▶ **Task instructions**
Write the data out again exactly, with every picture removed.

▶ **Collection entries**
-*-*-

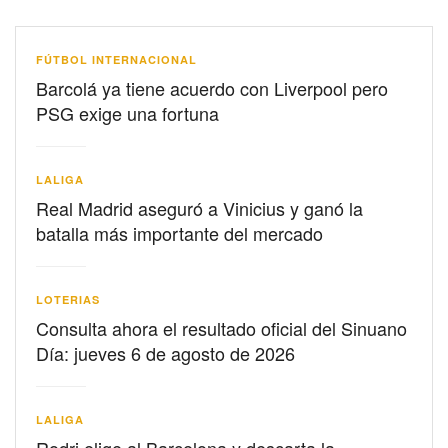
FÚTBOL INTERNACIONAL
Barcolá ya tiene acuerdo con Liverpool pero
PSG exige una fortuna
LALIGA
Real Madrid aseguró a Vinicius y ganó la
batalla más importante del mercado
LOTERIAS
Consulta ahora el resultado oficial del Sinuano
Día: jueves 6 de agosto de 2026
LALIGA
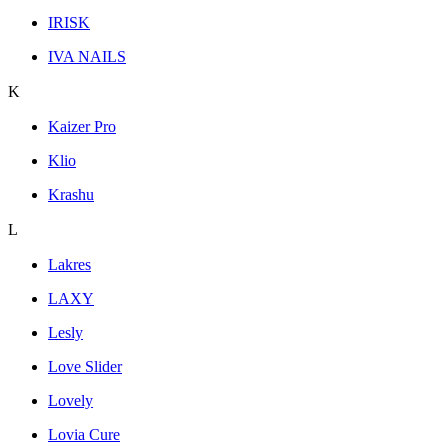
IRISK
IVA NAILS
K
Kaizer Pro
Klio
Krashu
L
Lakres
LAXY
Lesly
Love Slider
Lovely
Lovia Cure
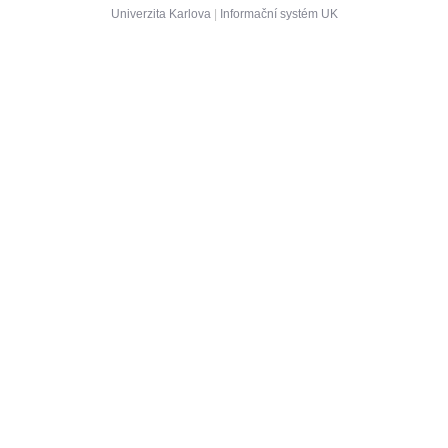
Univerzita Karlova
|
Informační systém UK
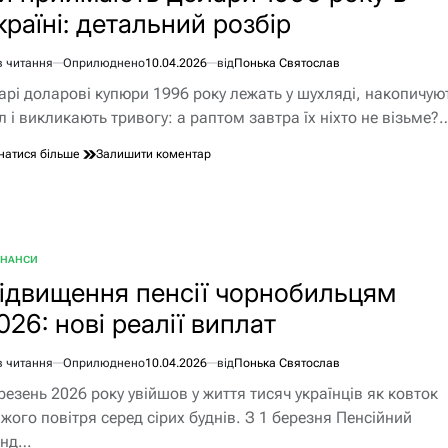
країні: детальний розбір
банкоматі:
детальний
гід
в читання
Оприлюднено
10.04.2026
від
Понька Святослав
по
єнтовний
валютних
арі доларові купюри 1996 року лежать у шухляді, накопичую
АТМ
ання
л і викликають тривогу: а раптом завтра їх ніхто не візьме?
в
Україні
до
натися більше
Залишити коментар
2026
Чи
приймають
долари
1996
року
ІНАНСИ
в
БЛІКУВАТИ
Україні:
ідвищення пенсії чорнобильцям
детальний
026: нові реалії виплат
розбір
в читання
Оприлюднено
10.04.2026
від
Понька Святослав
єнтовний
резень 2026 року увійшов у життя тисяч українців як ковток
ання
іжого повітря серед сірих буднів. З 1 березня Пенсійний
онд…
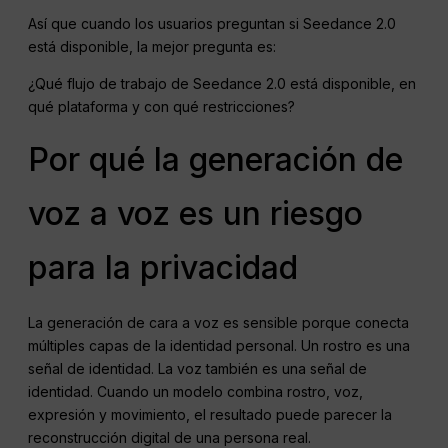
Así que cuando los usuarios preguntan si Seedance 2.0
está disponible, la mejor pregunta es:
¿Qué flujo de trabajo de Seedance 2.0 está disponible, en
qué plataforma y con qué restricciones?
Por qué la generación de
voz a voz es un riesgo
para la privacidad
La generación de cara a voz es sensible porque conecta
múltiples capas de la identidad personal. Un rostro es una
señal de identidad. La voz también es una señal de
identidad. Cuando un modelo combina rostro, voz,
expresión y movimiento, el resultado puede parecer la
reconstrucción digital de una persona real.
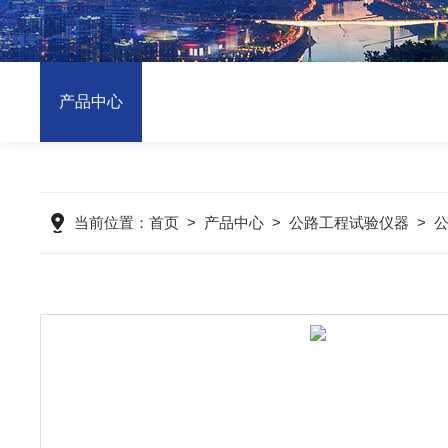
产品中心
当前位置：
首页
>
产品中心
>
公路工程试验仪器
>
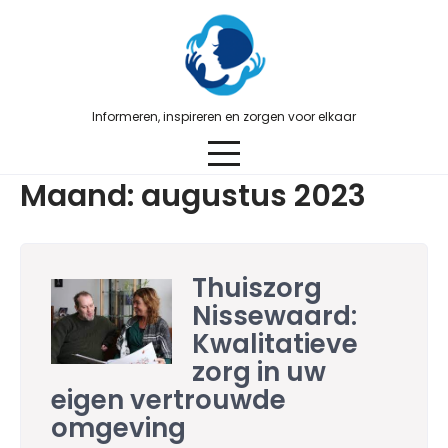
Skip
to
content
Informeren, inspireren en zorgen voor elkaar
Maand:
augustus 2023
Thuiszorg
Nissewaard:
Kwalitatieve
zorg in uw
eigen vertrouwde
omgeving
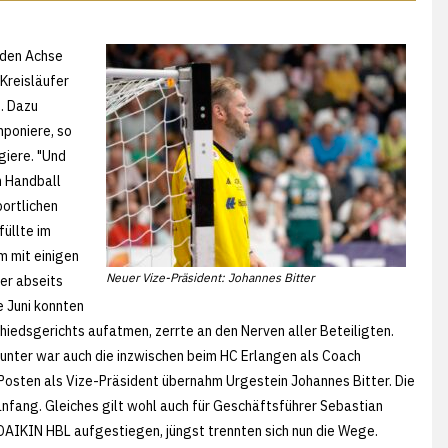
nden Achse
Kreisläufer
n. Dazu
mponiere, so
giere. "Und
m Handball
portlichen
füllte im
m mit einigen
Neuer Vize-Präsident: Johannes Bitter
er abseits
e Juni konnten
hiedsgerichts aufatmen, zerrte an den Nerven aller Beteiligten.
arunter war auch die inzwischen beim HC Erlangen als Coach
Posten als Vize-Präsident übernahm Urgestein Johannes Bitter. Die
anfang. Gleiches gilt wohl auch für Geschäftsführer Sebastian
 DAIKIN HBL aufgestiegen, jüngst trennten sich nun die Wege.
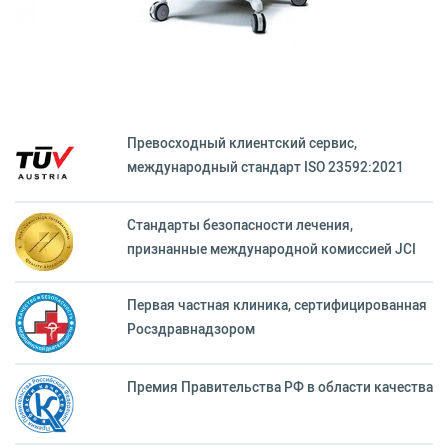
Превосходный клиентский сервиc,
международный стандарт ISO 23592:2021
Стандарты безопасности лечения,
признанные международной комиссией JCI
Первая частная клиника, сертифицированная
Росздравнадзором
Премия Правительства РФ в области качества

-*-*-

▶ **Solution to this task**
FÚTBOL INTERNACIONAL
Barcolá ya tiene acuerdo con Liverpool pero
PSG exige una fortuna
LALIGA
Real Madrid aseguró a Vinicius y ganó la
batalla más importante del mercado
LOTERIAS
Consulta ahora el resultado oficial del Sinuano
Día: jueves 6 de agosto de 2026
LALIGA
IRISK
IVA NAILS
K
Kaizer Pro
Klio
Krashu
L
Lakres
LAXY
Lesly
Love Slider
Lovely
Lovia Cure
Univerzita Karlova
|
Informační systém UK
країні: детальний розбір
банкоматі:
детальний
гід
в читання
Оприлюднено
10.04.2026
від
Понька Святослав
по
єнтовний
валютних
арі доларові купюри 1996 року лежать у шухляді, накопичую
АТМ
ання
л і викликають тривогу: а раптом завтра їх ніхто не візьме?
в
Україні
до
натися більше
Залишити коментар
2026
Чи
приймають
долари
1996
року
ІНАНСИ
в
БЛІКУВАТИ
Україні:
ідвищення пенсії чорнобильцям
детальний
026: нові реалії виплат
розбір
в читання
Оприлюднено
10.04.2026
від
Понька Святослав
єнтовний
резень 2026 року увійшов у життя тисяч українців як ковток
ання
іжого повітря серед сірих буднів. З 1 березня Пенсійний
онд…
Así que cuando los usuarios preguntan si Seedance 2.0
está disponible, la mejor pregunta es:
¿Qué flujo de trabajo de Seedance 2.0 está disponible, en
qué plataforma y con qué restricciones?
Por qué la generación de
voz a voz es un riesgo
para la privacidad
La generación de cara a voz es sensible porque conecta
múltiples capas de la identidad personal. Un rostro es una
señal de identidad. La voz también es una señal de
identidad. Cuando un modelo combina rostro, voz,
expresión y movimiento, el resultado puede parecer la
reconstrucción digital de una persona real.
产品中心
当前位置：
首页
>
产品中心
>
公路工程试验仪器
>
Skip
to
content
Informeren, inspireren en zorgen voor elkaar
Maand:
augustus 2023
Thuiszorg
Nissewaard:
Kwalitatieve
zorg in uw
eigen vertrouwde
omgeving
nden Achse
Kreisläufer
n. Dazu
mponiere, so
giere. "Und
m Handball
portlichen
füllte im
m mit einigen
Neuer Vize-Präsident: Johannes Bitter
er abseits
e Juni konnten
hiedsgerichts aufatmen, zerrte an den Nerven aller Beteiligten.
arunter war auch die inzwischen beim HC Erlangen als Coach
Posten als Vize-Präsident übernahm Urgestein Johannes Bitter. Die
anfang. Gleiches gilt wohl auch für Geschäftsführer Sebastian
 DAIKIN HBL aufgestiegen, jüngst trennten sich nun die Wege.
Превосходный клиентский сервиc,
международный стандарт ISO 23592:2021
Стандарты безопасности лечения,
признанные международной комиссией JCI
Первая частная клиника, сертифицированная
Росздравнадзором
Премия Правительства РФ в области качества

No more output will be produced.